6.1 Natural Variability
The climate of the Chatham Islands varies naturally from year to year and from decade to decade. Such natural variations will continue through the 21st century, and will be superimposed on the human-induced climate change trends. Section 2 described the effects of natural variations on the annual timescale (ENSO) and decadal timescale (IPO). It is not yet possible to say how El Niño events might change in their frequency or severity, for example, under global warming.
Section 3 provided scenarios of anthropogenic climate change for the Chatham Islands, and indicated a wide range in possible temperature and rainfall changes. The observed 20th century increase in annual rainfall at the Chathams is consistent with a trend towards generally the wetter conditions expected under the climate change scenarios, but with decadal trends above the long-term average trend during prolonged La Niña-like periods (negative IPO phase), and trends below the long-term during prolonged El Niño-like periods (positive IPO phase).
We would expect such decadal fluctuations in rainfall to continue. Given that the recent 1978-1998 positive IPO phase appears to have ended (although there is not yet strong evidence of a distinct negative phase starting), it is possible that the Chathams will experience higher annual rainfall, on average, for the next 20 years of so compared to the recent past. An increase in mean rainfall has been found (elsewhere in New Zealand) to increase the occurrence of extreme rainfall also, although such an analysis has not been carried out for the Chathams.

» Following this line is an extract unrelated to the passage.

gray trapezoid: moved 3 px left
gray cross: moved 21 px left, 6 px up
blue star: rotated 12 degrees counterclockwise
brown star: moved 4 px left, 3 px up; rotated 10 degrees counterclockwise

6.2 Influence of Climate Change on Natural Hazards
Climate hazards result from extremes in the distribution of climate events. The hazards include such issues as: heavy rain or flooding, drought, coastal erosion, inundation from sea level rise or storm surge, severe winds, extreme temperatures, occurrence of lightning and hail, occurrence of severe storms, wildfire risk, and impacts on biodiversity and ecosystems.

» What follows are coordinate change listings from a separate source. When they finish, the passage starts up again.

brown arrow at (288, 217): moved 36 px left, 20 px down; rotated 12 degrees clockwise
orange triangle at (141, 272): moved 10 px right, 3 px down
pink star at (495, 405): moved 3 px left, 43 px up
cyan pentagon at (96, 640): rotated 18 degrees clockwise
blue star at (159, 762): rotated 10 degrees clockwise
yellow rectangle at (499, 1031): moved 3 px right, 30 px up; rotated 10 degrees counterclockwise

Very little information is available directly from the global models on these issues because there is not sufficient local detail to provide reliable spot value estimates of extremes. However, some general comments can be made, on the basis of physical reasoning and analyses carried out elsewhere. The Climate Change and Coastal Guidance Manuals discussed briefly how some of these hazards could change in a new climate. The report has specifically addressed heavy rainfall and storm surge.
A warmer atmosphere can hold more moisture (about 8% more for every 1°C rise in temperature), so there is the potential for heavier extreme rainfall than at present, with a consequent increased risk of flooding. Section 5 has quantified the rainfall changes for several scenarios of temperature rise. For the high temperature change scenario in the 2080s (the most extreme case analysed), the time to accumulate high rainfall amounts was halved - that is, a 24-hour extreme total in the present climate accumulated in only 12 hours in the 2080s, or a 2-hour total became a 1-hour accumulation.

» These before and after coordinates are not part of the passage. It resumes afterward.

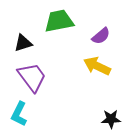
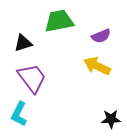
purple semicircle: rotated 18 degrees clockwise
purple trapezoid: moved 1 px down
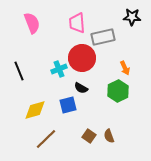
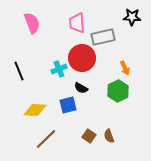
yellow diamond: rotated 20 degrees clockwise
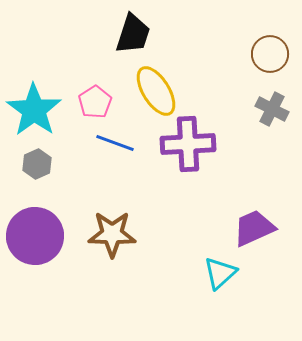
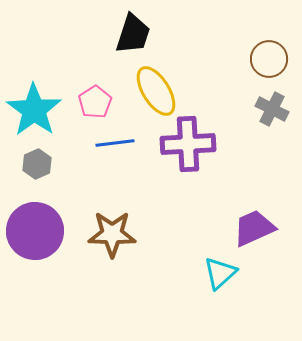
brown circle: moved 1 px left, 5 px down
blue line: rotated 27 degrees counterclockwise
purple circle: moved 5 px up
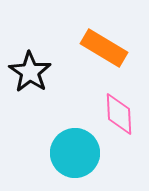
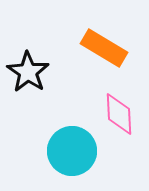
black star: moved 2 px left
cyan circle: moved 3 px left, 2 px up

An alternative way of viewing these systematic increases in heavy rainfall is to say that a reduction in return period of heavy rainfall events is expected. For the high temperature change scenario in the 2080s, the return periods for extreme rainfall decreased by a factor of 3 to 4: e.g., a 24-hour extreme that currently occurs only once every 50 years in the present climate would occur in every 10-20 years by the 2080s. Obviously, for scenarios with smaller temperature increases, the extreme rainfall changes are not as marked. There could be little or no change in extreme rainfall and flood return period at the low end scenario. It is hoped that new NIWA research using regional models will lead to improved guidance on heavy rainfall in a few years.
Sea level is rising around New Zealand, with a historic rate of rise of about 1.8mm/year, or approximately 0.2 m over the last 100 years. The rise of relative sea level around New Zealand is likely to be similar to global changes given the historic similarity between New Zealand and global sea level rise. The IPCC global projections are therefore a useful guide. The Climate Change and Coastal Guidance Manuals suggested a sea-level rise of 0.2 m by 2050 and 0.5 m by 2100 should be used routinely for planning and design purposes until updated projections become available.
Storm surge will add on top of any sea-level rise. From analysis of the limited records available, the maximum storm surge experienced over the last 25 years has been about 0.55 m. There is no clear guidance of whether storm surge magnitudes will increase or decrease in the next 50 years, and hence how storm tide levels will change.